Verses 6-11 David prayed that the enemies of God's church and people might be disabled to do further mischief. We may, in faith, pray against the designs of the enemies of the church. He foretells their ruin. And who knows the power of God's anger? The victories of the Just One, in his own person and that of his servants, over the enemies of man's salvation, produce a joy which springs not from revenge, but from a view of the Divine mercy, justice, and truth, shown in the redemption of the elect, the punishment of the ungodly, and the fulfilment of the promises. Whoever duly considers these things, will diligently seek the reward of righteousness, and adore the Providence which orders all thing aright in heaven and in earth.
Psalms 58:1-11 . David's critical condition in some period of the Sauline persecution probably occasioned this Psalm, in which the Psalmist teaches that the innate and actual sinfulness of men deserves, and shall receive, God's righteous vengeance, while the pious may be consoled by the evidence of His wise and holy government of men.
1. O congregation--literally, "Oh, dumb"; the word used is never translated "congregation." "Are ye dumb? ye should speak righteousness," may be the translation.

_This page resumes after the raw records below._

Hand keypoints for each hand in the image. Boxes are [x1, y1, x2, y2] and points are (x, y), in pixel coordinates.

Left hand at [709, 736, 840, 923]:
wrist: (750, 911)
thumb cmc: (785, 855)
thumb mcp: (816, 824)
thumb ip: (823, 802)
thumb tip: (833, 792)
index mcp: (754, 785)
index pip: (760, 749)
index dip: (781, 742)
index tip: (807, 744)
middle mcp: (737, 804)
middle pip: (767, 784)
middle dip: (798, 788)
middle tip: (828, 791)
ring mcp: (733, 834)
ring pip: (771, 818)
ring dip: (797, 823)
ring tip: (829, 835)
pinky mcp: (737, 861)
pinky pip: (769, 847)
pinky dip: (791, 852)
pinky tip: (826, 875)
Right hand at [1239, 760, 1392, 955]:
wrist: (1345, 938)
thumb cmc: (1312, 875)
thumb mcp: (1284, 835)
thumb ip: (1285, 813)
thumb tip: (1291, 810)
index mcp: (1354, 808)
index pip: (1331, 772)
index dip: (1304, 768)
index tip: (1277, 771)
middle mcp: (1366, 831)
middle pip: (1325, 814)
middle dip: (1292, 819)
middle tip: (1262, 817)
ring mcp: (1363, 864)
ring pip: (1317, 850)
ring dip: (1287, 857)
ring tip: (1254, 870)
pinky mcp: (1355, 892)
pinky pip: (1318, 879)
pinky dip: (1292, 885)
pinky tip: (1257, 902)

In any case, the writer remonstrates with them, perhaps a council, who were assembled to try his cause, and bound to give a right decision.
2. This they did not design; but
weigh . . . violence--or give decisions of violence. Weigh is a figure to express the acts of judges.
in the earth--publicly.
3-5. describe the wicked generally, who sin naturally, easily, malignantly, and stubbornly.

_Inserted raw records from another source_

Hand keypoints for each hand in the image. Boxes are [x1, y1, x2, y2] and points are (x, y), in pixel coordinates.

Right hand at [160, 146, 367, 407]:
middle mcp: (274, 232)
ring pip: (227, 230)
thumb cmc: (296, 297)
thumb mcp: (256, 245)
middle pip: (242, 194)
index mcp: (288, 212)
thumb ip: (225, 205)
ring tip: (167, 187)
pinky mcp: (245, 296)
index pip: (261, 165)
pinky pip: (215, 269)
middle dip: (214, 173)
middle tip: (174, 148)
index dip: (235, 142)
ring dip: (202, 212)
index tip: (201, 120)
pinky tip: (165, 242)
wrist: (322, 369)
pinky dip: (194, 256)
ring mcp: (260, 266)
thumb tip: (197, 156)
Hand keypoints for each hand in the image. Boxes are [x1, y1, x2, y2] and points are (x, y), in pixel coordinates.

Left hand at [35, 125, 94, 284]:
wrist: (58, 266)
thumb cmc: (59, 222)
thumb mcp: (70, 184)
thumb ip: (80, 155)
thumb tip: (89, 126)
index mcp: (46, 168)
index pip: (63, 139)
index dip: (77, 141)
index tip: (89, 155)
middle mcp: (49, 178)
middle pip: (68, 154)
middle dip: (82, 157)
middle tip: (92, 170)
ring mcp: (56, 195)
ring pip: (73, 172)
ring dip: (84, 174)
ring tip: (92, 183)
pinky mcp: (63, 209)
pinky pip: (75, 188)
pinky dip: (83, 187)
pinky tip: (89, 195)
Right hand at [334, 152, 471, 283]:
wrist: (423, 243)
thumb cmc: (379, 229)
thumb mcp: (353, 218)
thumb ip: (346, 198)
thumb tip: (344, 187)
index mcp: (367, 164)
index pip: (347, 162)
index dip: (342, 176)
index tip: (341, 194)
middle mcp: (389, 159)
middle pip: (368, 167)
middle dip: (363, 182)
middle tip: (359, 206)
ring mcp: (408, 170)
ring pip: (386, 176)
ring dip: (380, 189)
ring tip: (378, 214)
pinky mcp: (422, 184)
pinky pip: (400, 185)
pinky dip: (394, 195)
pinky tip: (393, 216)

4. stoppeth her--literally, "his."
ear--that is, the wicked man (the singular used collectively), who thus becomes like the deaf adder which has no ear.

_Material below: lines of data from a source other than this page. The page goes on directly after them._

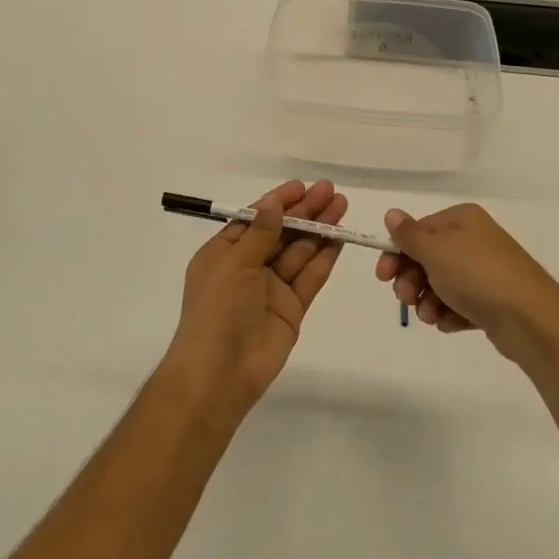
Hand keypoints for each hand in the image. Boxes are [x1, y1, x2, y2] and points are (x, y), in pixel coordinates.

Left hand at [166, 180, 348, 423]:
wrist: (220, 372)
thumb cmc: (217, 309)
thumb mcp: (233, 263)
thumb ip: (260, 234)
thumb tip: (274, 205)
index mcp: (224, 253)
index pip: (255, 219)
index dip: (278, 202)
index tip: (302, 186)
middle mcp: (248, 267)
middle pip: (281, 232)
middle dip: (304, 211)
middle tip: (330, 191)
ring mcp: (271, 288)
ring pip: (299, 252)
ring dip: (319, 229)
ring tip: (341, 206)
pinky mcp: (291, 308)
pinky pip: (310, 277)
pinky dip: (324, 258)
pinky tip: (339, 238)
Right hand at [375, 203, 558, 364]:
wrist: (530, 318)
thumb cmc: (476, 274)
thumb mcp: (435, 250)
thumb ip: (408, 234)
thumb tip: (392, 213)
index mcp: (462, 219)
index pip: (417, 231)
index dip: (396, 253)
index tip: (383, 276)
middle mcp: (474, 240)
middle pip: (426, 258)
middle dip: (411, 281)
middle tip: (407, 298)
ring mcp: (484, 271)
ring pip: (440, 285)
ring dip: (427, 301)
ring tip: (432, 316)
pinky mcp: (491, 301)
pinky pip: (458, 304)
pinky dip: (449, 314)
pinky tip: (450, 323)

6. He prays for their destruction, under the figure of ravenous beasts ( Psalms 3:7 , 7:2 ).
7. which run continually--literally, "they shall go to themselves," utterly depart, as rapid mountain torrents.
he bendeth . . . his arrows--prepares it. The term for preparing a bow applied to arrows ( Psalms 64:3 ).
let them . . . pieces--literally, "as if they cut themselves off"--that is, become blunted and of no avail.
8, 9. Other figures of this utter ruin; the last denoting rapidity. In a shorter time than pots feel the heat of thorns on fire--
9. he shall take them away as with a whirlwind--literally, "blow him (them) away."
both living . . . wrath--literally, "as the living" or fresh as the heated or burning--that is, thorns--all easily blown away, so easily and quickly the wicked. The figure of the "snail" perhaps alludes to its loss of saliva when moving. Though obscure in its clauses, the general sense of the passage is clear.
10, 11. wash . . . wicked--denoting great slaughter. The joy of triumph over the destruction of the wicked is because they are God's enemies, and their overthrow shows that He reigneth (compare Psalms 52:5-7 , 54:7 ). In this assurance let heaven and earth rejoice ( Psalms 96:10 , 97:1 , &c.).